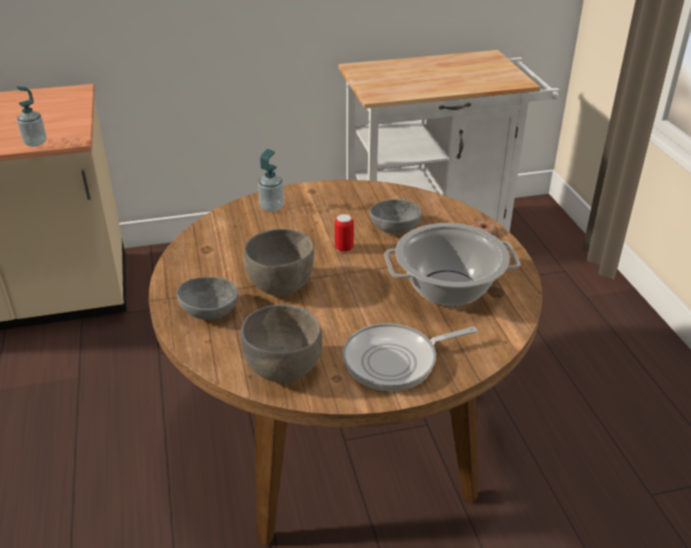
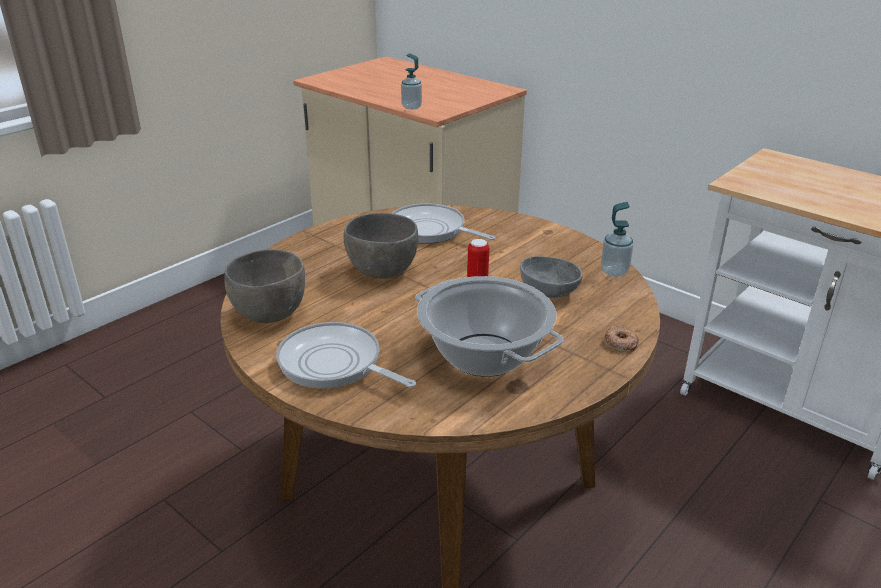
camera: 55 degrees right, 5 degrees down
(209, 311) = (315, 256): grey bowl -> none
(242, 237) = (431, 230): none -> frying pan
(272, 207) = (494, 225): soap dispenser -> soap dispenser (614, 271)

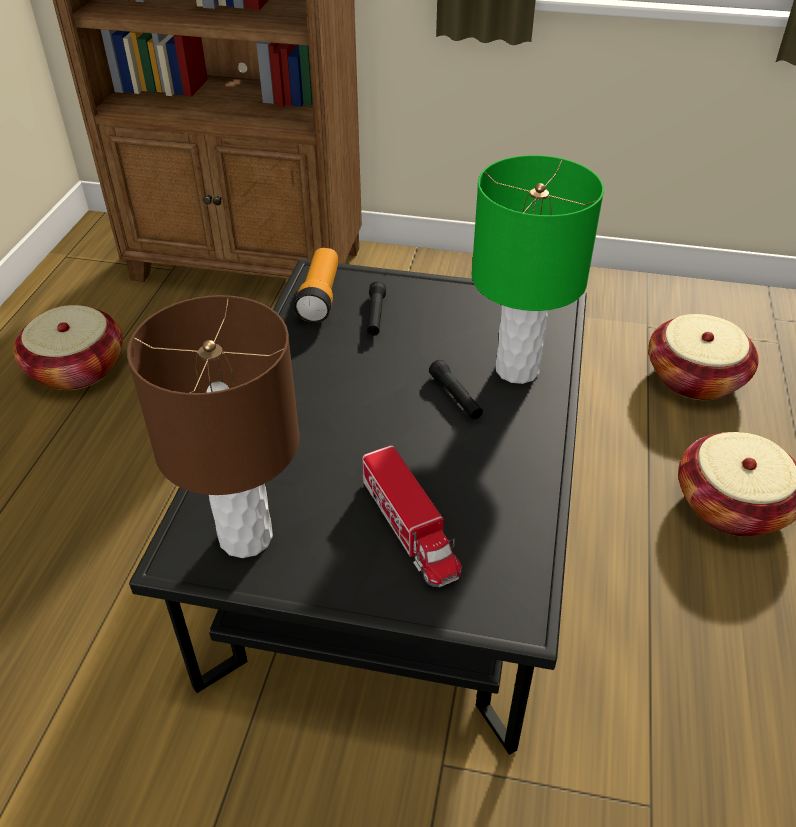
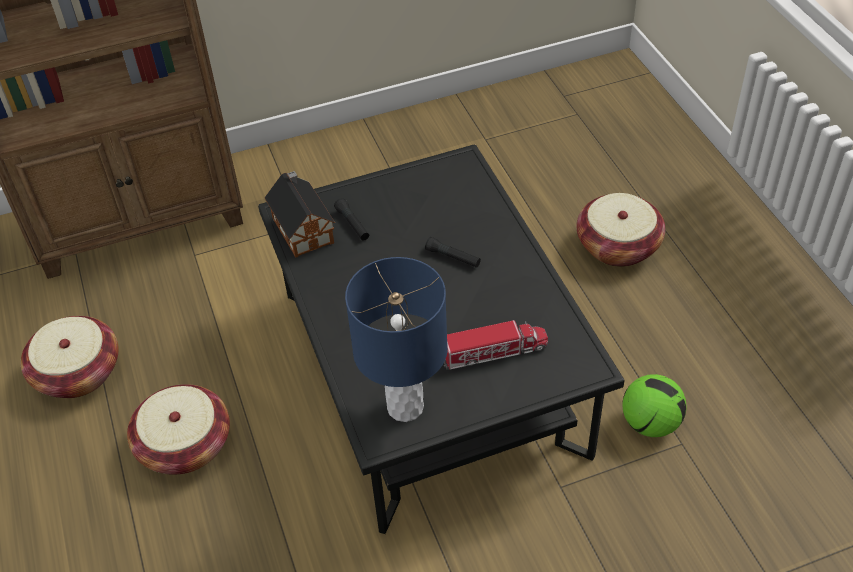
camera: 30 degrees left, 5 degrees up
(245, 536) = (405, 406): brown table lamp -> blue table lamp
(320, 297) = (302, 228): flashlight -> toy house
(410, 528) = (494, 352): toy truck -> toy truck turned 45 degrees counterclockwise
(517, 370) = (475, 221): green table lamp -> none
(624, 751) = (650, 423): none -> football
(694, 378) = (541, 165): basket -> basket (185, 445)

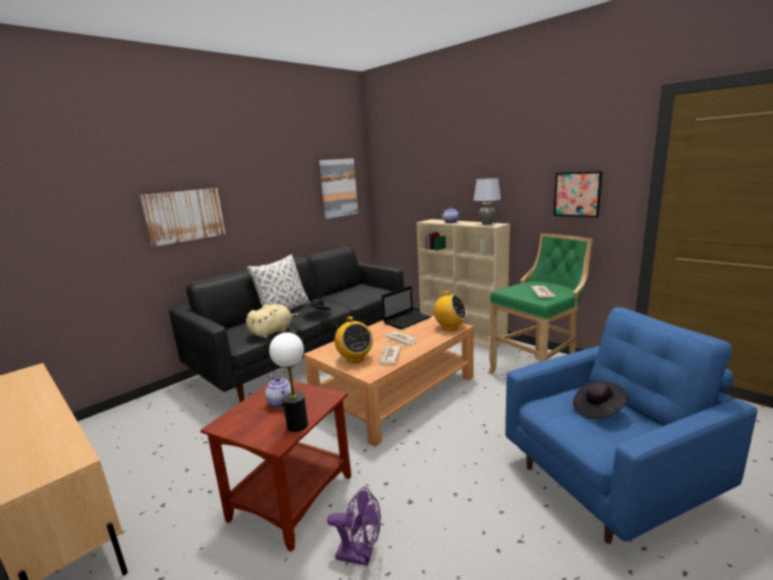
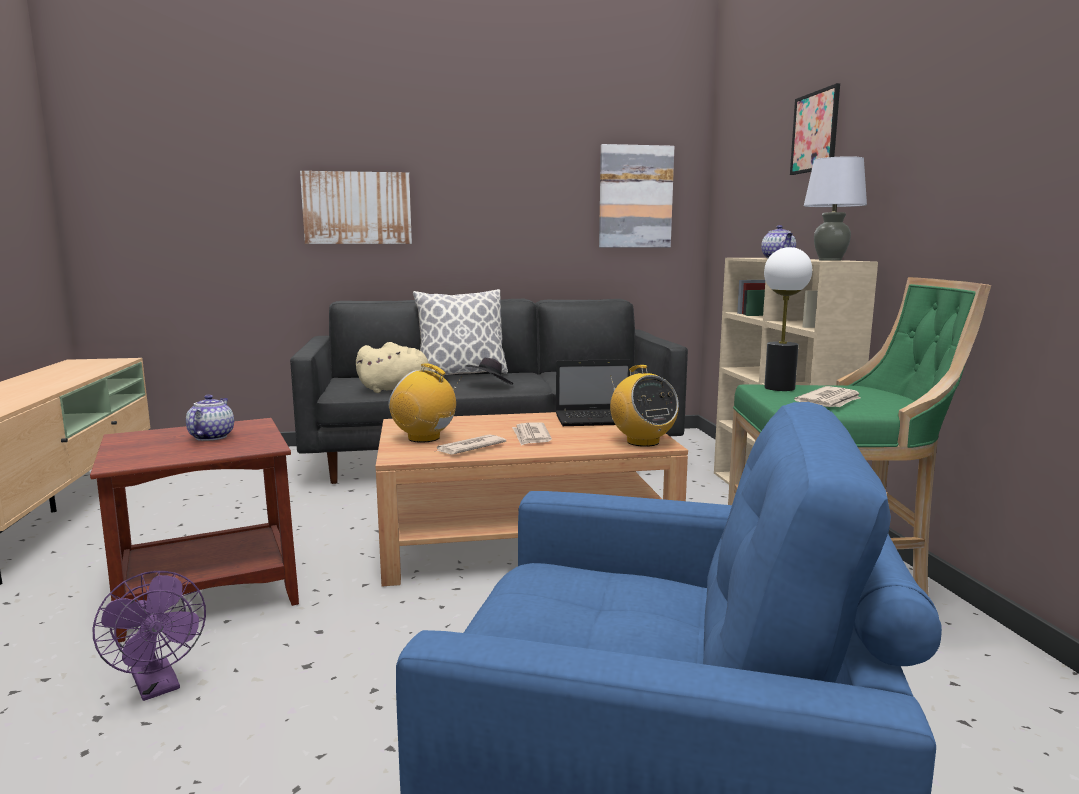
camera: 35 degrees right, 5 degrees down
(297, 425) = (170, 458): table lamp -> table lamp (780, 388)
(355, 358) = (424, 438): radio -> radio turned 105 degrees clockwise
(577, 194) = (1011, 181): picture -> picture (815, 132)
(598, 410) = (620, 616): black hat -> none

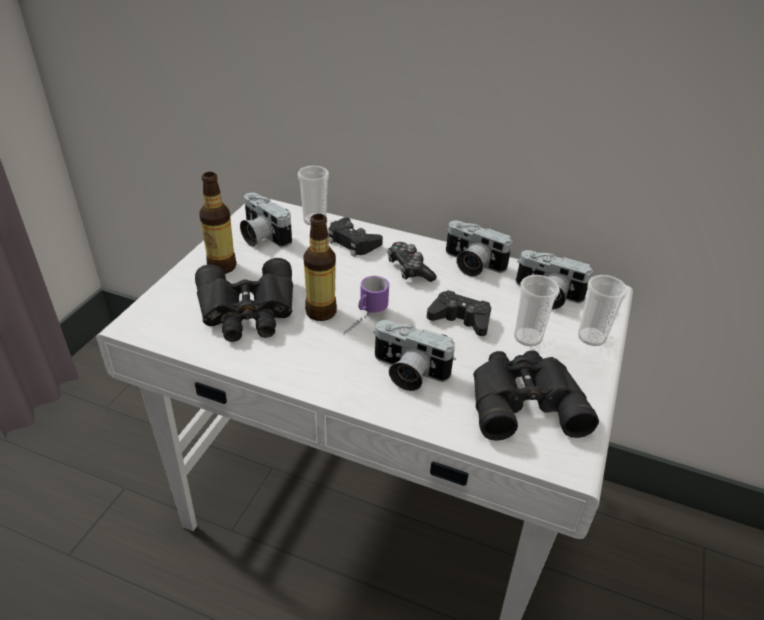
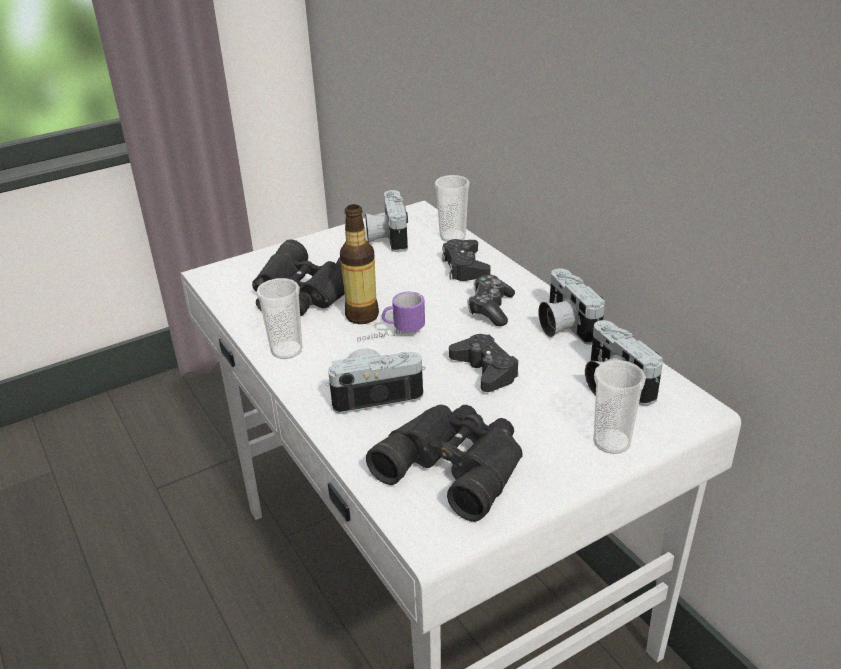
camera: 40 degrees right, 5 degrees down
(222, 267) = (324, 252): bottle -> none
(407, 372) = (375, 394): camera -> camera turned 105 degrees clockwise
(528, 337) = (536, 413): cup -> cup (286, 350)

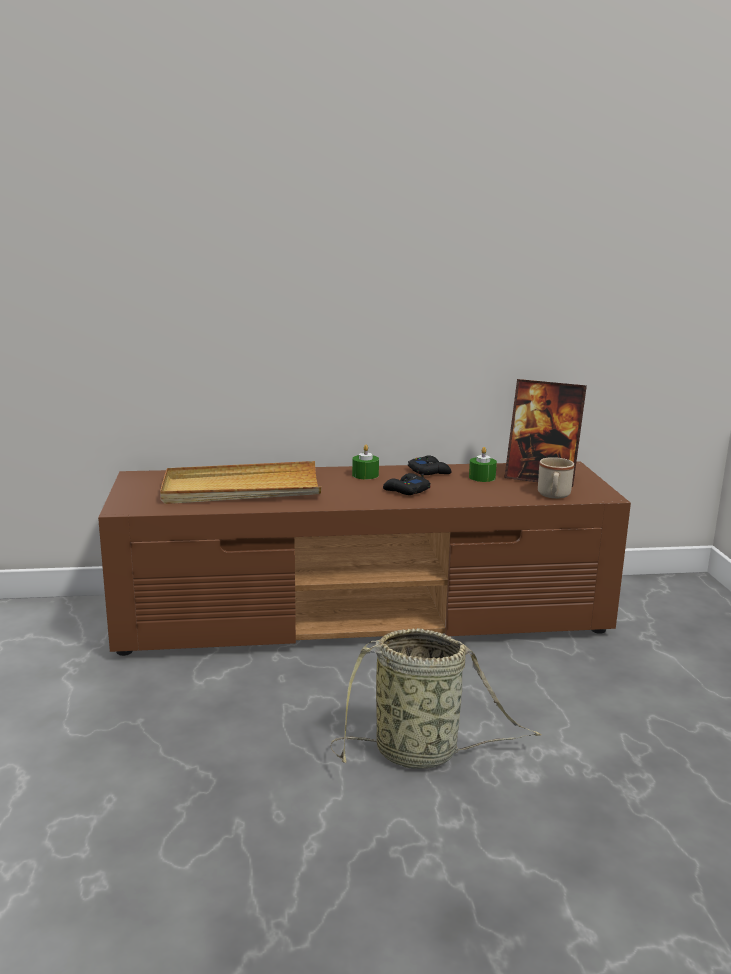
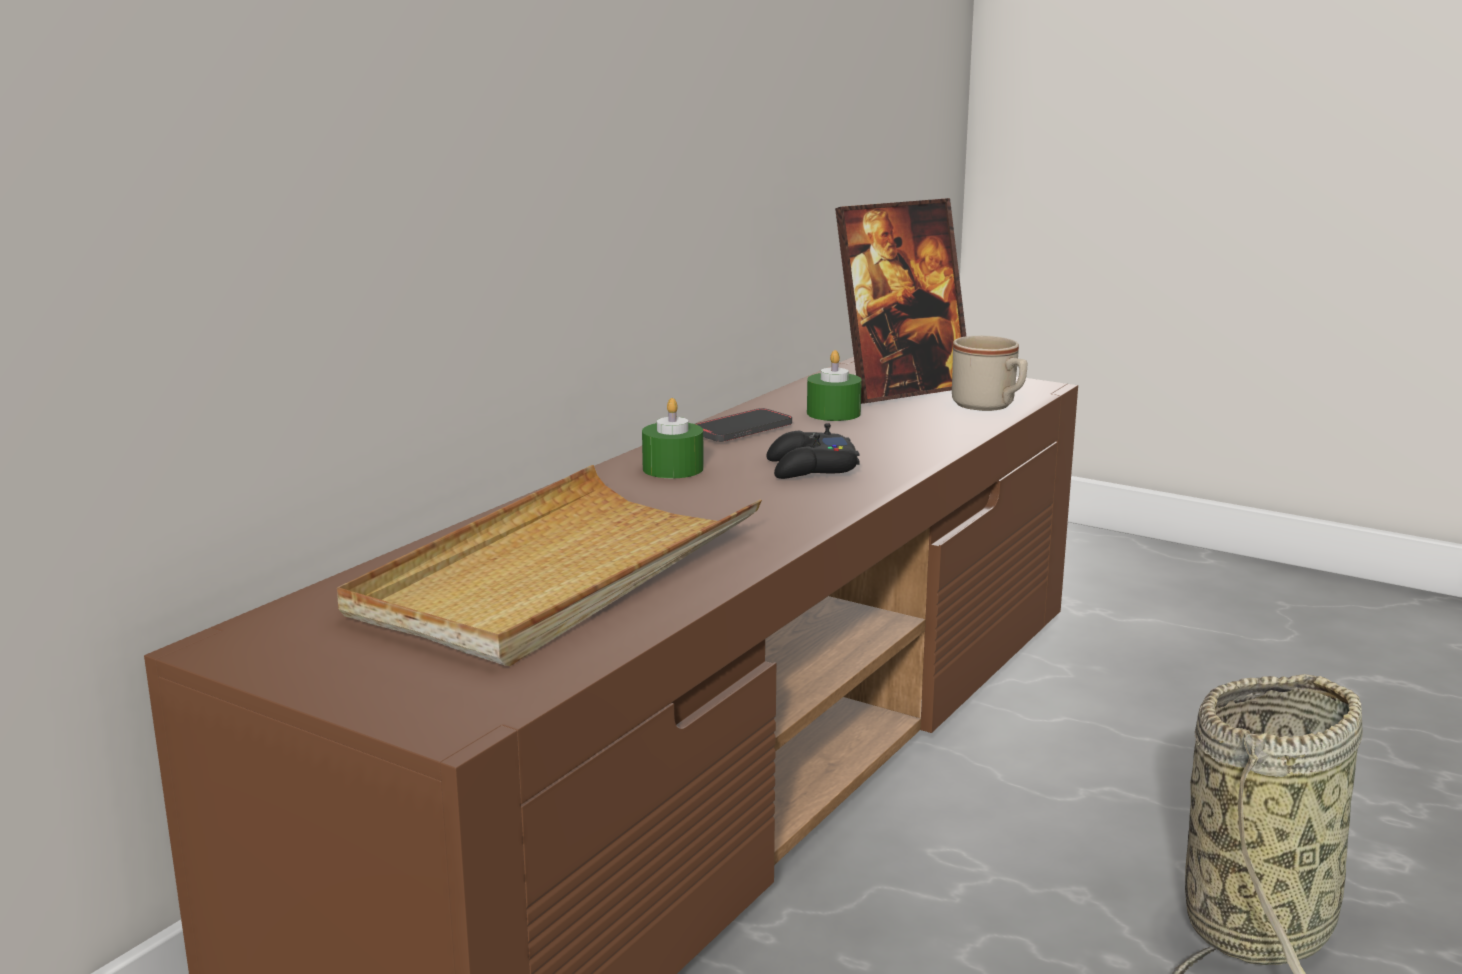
camera: 50 degrees left, 0 degrees up
(429, 471) = (741, 430): black game controller -> phone

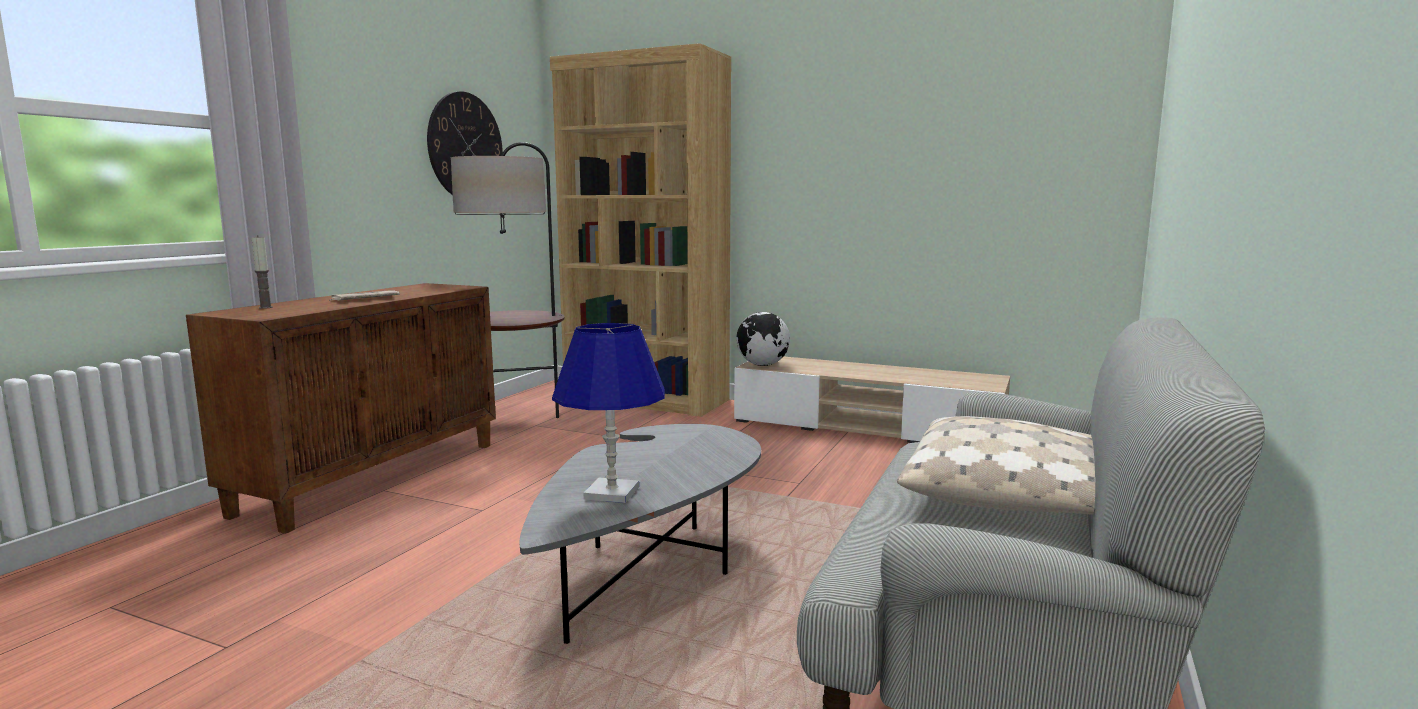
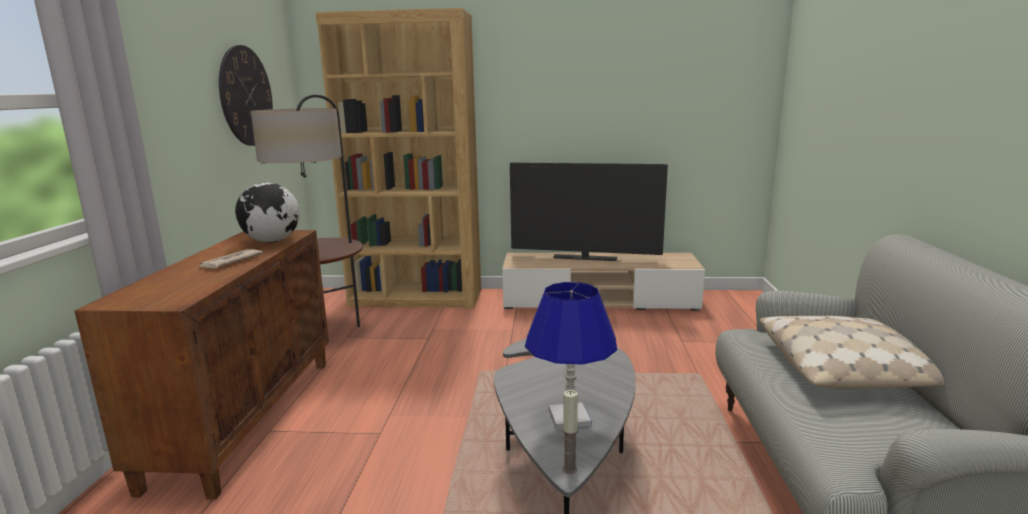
camera: 20 degrees left, 5 degrees up
(265, 307) = (148, 287): candle -> candle (569, 469)
(762, 365) = (520, 263): globe -> globe (272, 241)
(851, 367) = (585, 258): none -> television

**Task to complete**
Would you copy all of the data exactly? Keep the pictures out of it.

**Answer to the exercise**
camera: 55 degrees right, 5 degrees down
(209, 311) = (315, 256): grey bowl -> none
(242, 237) = (431, 230): none -> frying pan
(272, 207) = (494, 225): soap dispenser -> soap dispenser (614, 271)

camera: 30 degrees left, 5 degrees up
(245, 536) = (405, 406): brown table lamp -> blue table lamp
(320, 297) = (302, 228): flashlight -> toy house
(410, 528) = (494, 352): toy truck -> toy truck turned 45 degrees counterclockwise
(517, 370) = (475, 221): green table lamp -> none
(624, 751) = (650, 423): none -> football
(694, 378) = (541, 165): basket -> basket (185, 445)

camera: 35 degrees right, 5 degrees down
(297, 425) = (170, 458): table lamp -> table lamp (780, 388)
(355, 358) = (424, 438): radio -> radio turned 105 degrees clockwise
(577, 194) = (1011, 181): picture -> picture (815, 132)
(598, 410) = (620, 616): black hat -> none

camera: 40 degrees right, 5 degrees down
(222, 267) = (324, 252): bottle -> none
(407, 372) = (375, 394): camera -> camera turned 105 degrees clockwise
(528, 337) = (536, 413): cup -> cup (286, 350)

camera: 50 degrees left, 0 degrees up
(429, 471) = (741, 430): black game controller -> phone

camera: 20 degrees left, 5 degrees up
(265, 307) = (148, 287): candle -> candle (569, 469)
(762, 365) = (520, 263): globe -> globe (272, 241)
(851, 367) = (585, 258): none -> television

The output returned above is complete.